Consequently I watch very closely the way in which we talk about sanctification. To begin with, the problem lies in what we think such talk is supposed to accomplish. There is quite a difference between adequately describing sanctification and actually fostering or producing it. The description may be quite true, nice, accurate or even enticing, but it may be accompanied with an inadequate understanding of how to effect such things evangelically. We can end up preaching a description of the sanctified life but doing little or nothing to bring it about.

Preaching a description is deadly and usually counterproductive. It is like yelling so loudly at your children to go to sleep that you only keep them awake. You have to learn to sing lullabies.
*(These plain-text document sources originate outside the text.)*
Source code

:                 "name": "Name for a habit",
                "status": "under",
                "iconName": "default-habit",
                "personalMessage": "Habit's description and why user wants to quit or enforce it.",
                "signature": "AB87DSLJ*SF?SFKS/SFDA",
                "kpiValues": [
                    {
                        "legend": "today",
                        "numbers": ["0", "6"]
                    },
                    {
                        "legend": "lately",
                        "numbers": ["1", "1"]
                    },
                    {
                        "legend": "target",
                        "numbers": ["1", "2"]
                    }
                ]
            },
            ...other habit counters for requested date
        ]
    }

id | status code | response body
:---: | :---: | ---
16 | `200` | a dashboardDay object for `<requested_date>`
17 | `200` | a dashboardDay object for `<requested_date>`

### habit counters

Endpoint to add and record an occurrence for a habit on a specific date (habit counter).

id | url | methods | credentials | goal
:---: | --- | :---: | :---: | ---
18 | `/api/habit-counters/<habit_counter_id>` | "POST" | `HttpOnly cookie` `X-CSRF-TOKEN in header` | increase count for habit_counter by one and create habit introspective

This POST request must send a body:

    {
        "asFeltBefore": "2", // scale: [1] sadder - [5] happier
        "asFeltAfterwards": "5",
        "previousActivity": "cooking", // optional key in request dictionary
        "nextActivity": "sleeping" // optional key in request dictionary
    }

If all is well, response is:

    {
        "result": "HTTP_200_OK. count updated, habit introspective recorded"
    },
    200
Or it is like telling your beloved that “love means thus-and-so, and if you really love me then you would do thus-and-so.” While the description may be true, it’s not likely to work. More often it will have the opposite effect. Instead one has to learn to say, “I love you, no matter what.”

“Faith without works is dead,” we are reminded. Quite true. But then what follows is usually some long and dreary description of works and what we should be about, as though the way to revive a dead faith were by putting up a good-works front. If the faith is dead, it is the faith that must be revived. No amount of works will do it. Whatever may be accomplished by such hollering about works–though it may even be considerable–does not really qualify as sanctification, that is, true holiness.” (pg 77-78)

Monday, April 7, 2014

There must be something I can do.

Explosive words from Gerhard Forde about God’s unconditional grace:
The gospel of justification by faith is such a shocker, such an explosion, because it is an absolutely unconditional promise.
It is not an “if-then” kind of statement, but a “because-therefore” pronouncement: because Jesus died and rose, your sins are forgiven and you are righteous in the sight of God!
It bursts in upon our little world all shut up and barricaded behind our accustomed conditional thinking as some strange comet from goodness-knows-where, something we can’t really seem to wrap our minds around, the logic of which appears closed to us.
How can it be entirely unconditional? Isn’t it terribly dangerous? How can anyone say flat out, “You are righteous for Jesus’ sake? Is there not some price to be paid, some-thing (however minuscule) to be done? After all, there can’t be such thing as a free lunch, can there?”
You see, we really are sealed up in the prison of our conditional thinking. It is terribly difficult for us to get out, and even if someone batters down the door and shatters the bars, chances are we will stay in the prison anyway! We seem always to want to hold out for something somehow, that little bit of something, and we do it with a passion and an anxiety that betrays its true source-the Old Adam that just does not want to lose control. (Justification by Faith: A Matter of Death and Life, pg. 24).